Research from the Medical University of South Carolina (MUSC) links a high-fat diet to a molecular switch in the body that turns on the progression of colorectal cancer. College of Medicine Dean Raymond DuBois calls it an important finding not only for scientists but also for anybody who overindulges in high-fat food and red meat.
“Diet matters. And when you up the level of fat in your diet, the cells in your colon change and can eventually become a cancer,” DuBois said.
Colorectal cancer is the second leading cause of cancer-related deaths in the U.S. Because it’s so common, doctors recommend that everyone be screened by the age of 50. People with a family history of the disease should start screening even earlier, by the age of 40. Colonoscopies can spot precancerous polyps, allowing doctors to remove them before they turn into full-blown cancers.
Colon cancer has few warning symptoms until it has taken hold and spread, often to the liver and lungs. So, researchers are looking for better ways to predict, prevent, and intercept cancer through new medical treatments or even possibly nutraceuticals, which are foods designed to prevent and treat disease.
The MUSC-led study, published online in the journal Cancer Research, builds on the idea that certain diets can increase the risk for cancer. The researchers wanted to understand the specific sequence of events that causes colorectal cancer to accelerate. “In the past, we did not know the molecular pathway or molecule at the point of interaction leading to progression,” DuBois said.
The research team, which included scientists from Arizona State University and the Ralph H. Johnson VA Medical Center, focused on cancer in its early stages. “We looked at what happens before a group of cells becomes a full-blown tumor. We found that there is a receptor in the nucleus of colon cells that plays an important role in converting a normal cell to one that is more likely to become a full-blown cancer cell,” DuBois said.
“This receptor is referred to as PPAR delta and it actually interacts with DNA, resulting in significant changes in the regulation of a number of different genes. We completed several laboratory studies in order to show how it was involved in the process of cancer progression.”

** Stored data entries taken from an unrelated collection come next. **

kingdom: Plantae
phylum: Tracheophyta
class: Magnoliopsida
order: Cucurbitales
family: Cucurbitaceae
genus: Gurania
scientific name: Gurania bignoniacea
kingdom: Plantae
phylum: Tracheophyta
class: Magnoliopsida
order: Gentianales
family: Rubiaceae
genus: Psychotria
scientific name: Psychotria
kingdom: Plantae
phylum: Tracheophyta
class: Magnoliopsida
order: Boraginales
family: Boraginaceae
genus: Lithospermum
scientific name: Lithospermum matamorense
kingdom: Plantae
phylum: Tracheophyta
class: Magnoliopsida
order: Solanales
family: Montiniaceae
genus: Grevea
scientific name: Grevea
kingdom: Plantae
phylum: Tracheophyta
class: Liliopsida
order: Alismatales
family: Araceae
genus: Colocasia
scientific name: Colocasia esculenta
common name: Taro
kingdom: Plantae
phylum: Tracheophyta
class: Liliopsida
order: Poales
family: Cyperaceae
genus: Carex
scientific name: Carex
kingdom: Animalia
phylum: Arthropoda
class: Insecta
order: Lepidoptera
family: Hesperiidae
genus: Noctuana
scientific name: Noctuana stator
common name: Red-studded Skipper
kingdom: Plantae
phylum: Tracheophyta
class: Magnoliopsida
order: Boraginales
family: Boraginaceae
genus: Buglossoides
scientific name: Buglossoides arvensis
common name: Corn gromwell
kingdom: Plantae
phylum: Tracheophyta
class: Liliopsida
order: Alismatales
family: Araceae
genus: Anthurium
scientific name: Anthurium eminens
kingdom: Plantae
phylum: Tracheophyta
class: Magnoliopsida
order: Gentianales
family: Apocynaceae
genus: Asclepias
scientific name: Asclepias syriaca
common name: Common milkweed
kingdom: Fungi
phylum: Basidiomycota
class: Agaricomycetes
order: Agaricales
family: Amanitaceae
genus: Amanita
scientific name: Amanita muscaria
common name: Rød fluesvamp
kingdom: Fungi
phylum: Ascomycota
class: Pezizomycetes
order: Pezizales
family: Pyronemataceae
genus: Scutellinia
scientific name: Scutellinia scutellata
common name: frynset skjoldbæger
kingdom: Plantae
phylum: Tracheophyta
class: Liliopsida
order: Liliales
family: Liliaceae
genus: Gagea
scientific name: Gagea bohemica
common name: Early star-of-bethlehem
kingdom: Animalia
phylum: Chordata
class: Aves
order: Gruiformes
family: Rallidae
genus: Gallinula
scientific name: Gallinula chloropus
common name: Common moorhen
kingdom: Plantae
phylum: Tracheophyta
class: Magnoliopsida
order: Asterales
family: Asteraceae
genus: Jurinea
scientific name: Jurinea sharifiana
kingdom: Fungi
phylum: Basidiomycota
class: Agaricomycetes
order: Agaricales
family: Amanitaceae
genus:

DuBois said the key finding in the lab is that they verified that a high-fat diet really does increase the tumor burden dramatically. “It definitely is working, in part, through this nuclear receptor that has been a focus of the DuBois lab for several years. The hope is that by modulating the activity of this receptor, we could reduce the effect of a high-fat diet on promoting tumor progression.
“Obviously, we need to do more work and complete more detailed studies in human tissues collected from patients diagnosed with colon cancer. If we could get an accurate diet history from people who have colon cancer or even premalignant disease, it would allow us to correlate the level of fat in the diet with changes in tumor biology. We’re working on that now.”